(TO-DO ITEM): The response should contain all of the records, copied exactly, and none of the images.

Saved entries:
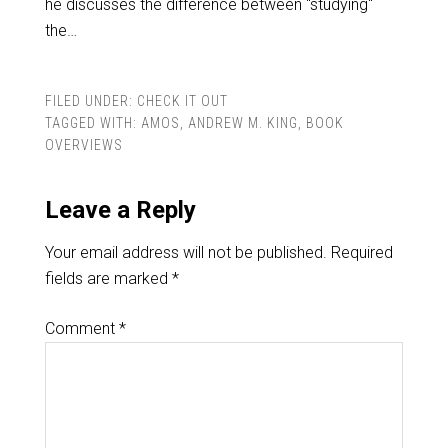
he discusses the difference between "studying"
the…
FILED UNDER:
CHECK IT OUT
TAGGED WITH:
AMOS
,
ANDREW M. KING
,
BOOK
OVERVIEWS
Leave a Reply
Your email address will not be published.
Required
fields are marked
*
Comment
*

(RESPONSE TO THIS TASK):
he discusses the difference between "studying"
the…
FILED UNDER:
CHECK IT OUT
TAGGED WITH:
AMOS
,
ANDREW M. KING
,
BOOK
OVERVIEWS
Leave a Reply
Your email address will not be published.
Required
fields are marked
*
Comment
*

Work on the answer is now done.